# start of RECORDS FOR THE EXERCISE
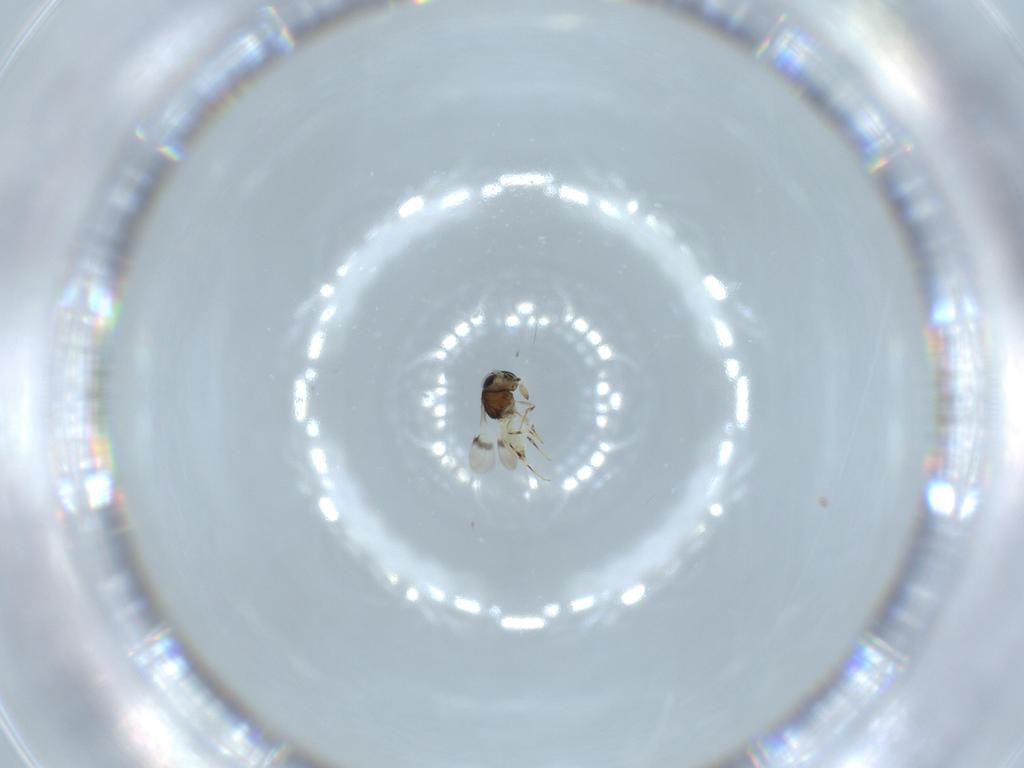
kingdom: Animalia
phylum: Arthropoda
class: Insecta
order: Hymenoptera
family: Scelionidae
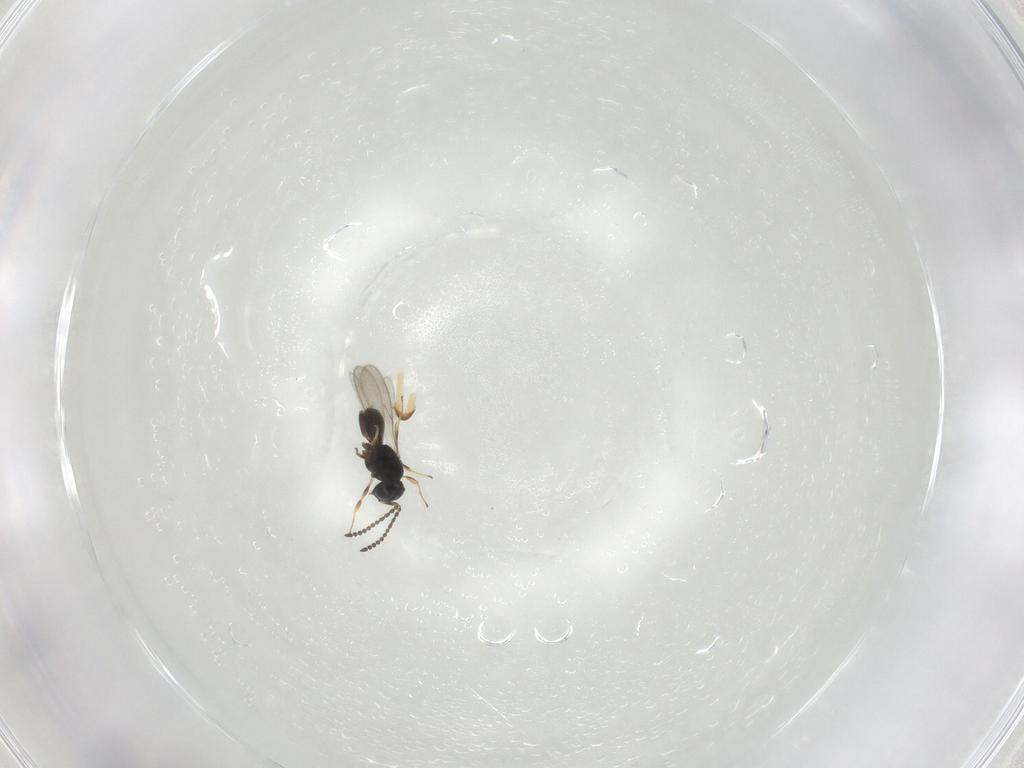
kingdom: Animalia
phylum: Arthropoda
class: Insecta
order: Hymenoptera
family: Scelionidae
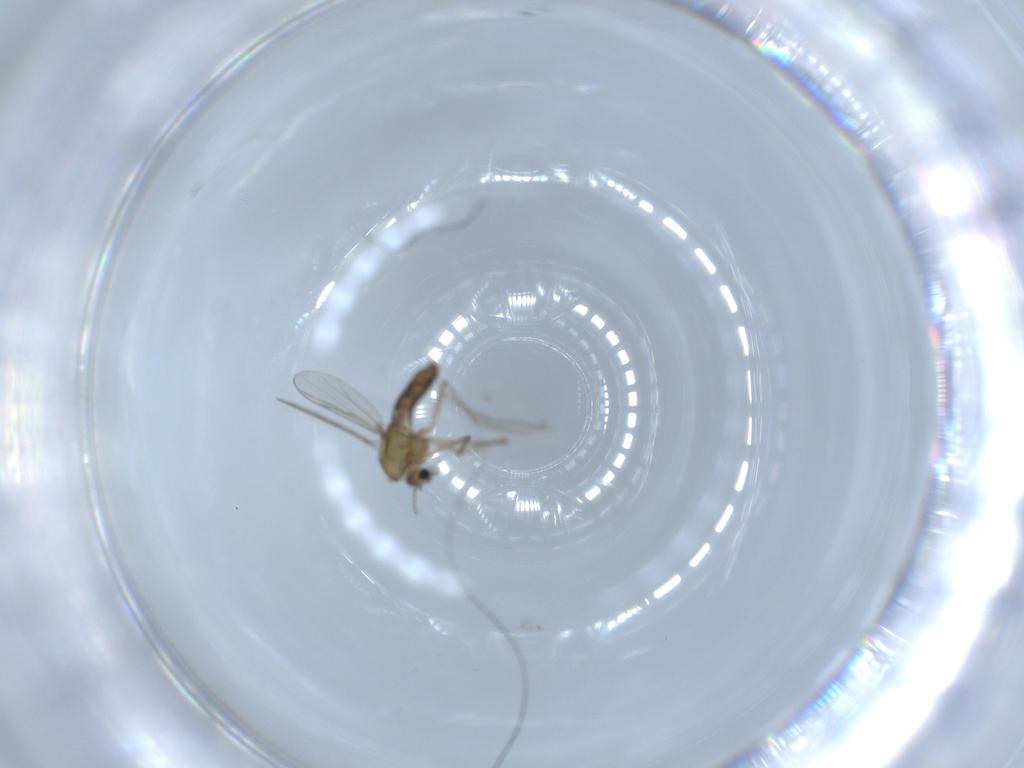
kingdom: Animalia
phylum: Arthropoda
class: Insecta
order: Diptera
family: Chironomidae
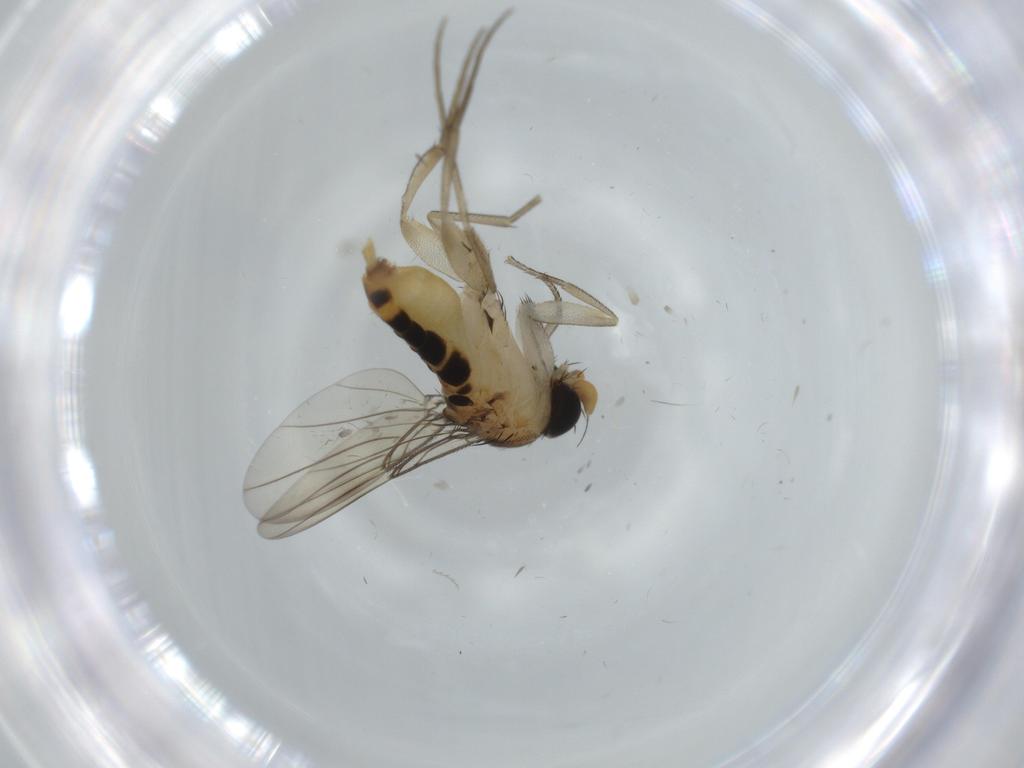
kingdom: Animalia
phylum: Arthropoda
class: Insecta
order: Diptera
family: Phoridae
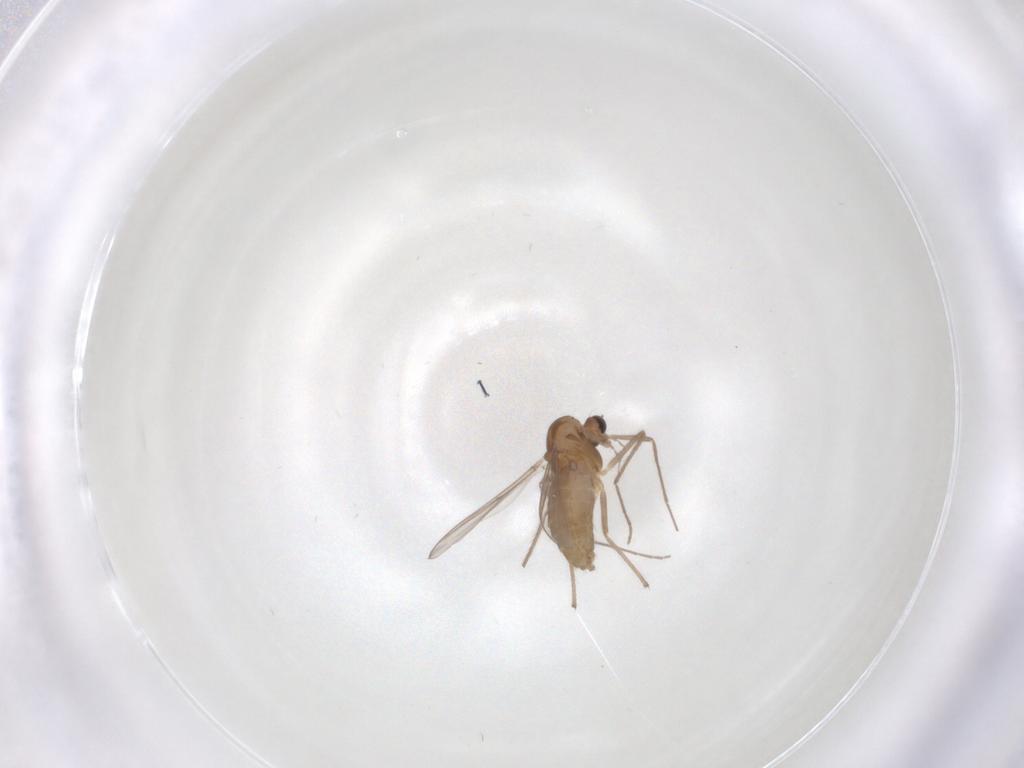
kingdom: Animalia
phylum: Arthropoda
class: Insecta
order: Diptera
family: Chironomidae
# end of RECORDS FOR THE EXERCISE
Format the text lines from every item above as a single numbered list, leaving out blank lines and the pictures.

EXERCISE OUTPUT
1. kingdom: Animalia
2. phylum: Arthropoda
3. class: Insecta
4. order: Hymenoptera
5. family: Scelionidae
6. kingdom: Animalia
7. phylum: Arthropoda
8. class: Insecta
9. order: Hymenoptera
10. family: Scelionidae
11. kingdom: Animalia
12. phylum: Arthropoda
13. class: Insecta
14. order: Diptera
15. family: Chironomidae
16. kingdom: Animalia
17. phylum: Arthropoda
18. class: Insecta
19. order: Diptera
20. family: Phoridae
21. kingdom: Animalia
22. phylum: Arthropoda
23. class: Insecta
24. order: Diptera
25. family: Chironomidae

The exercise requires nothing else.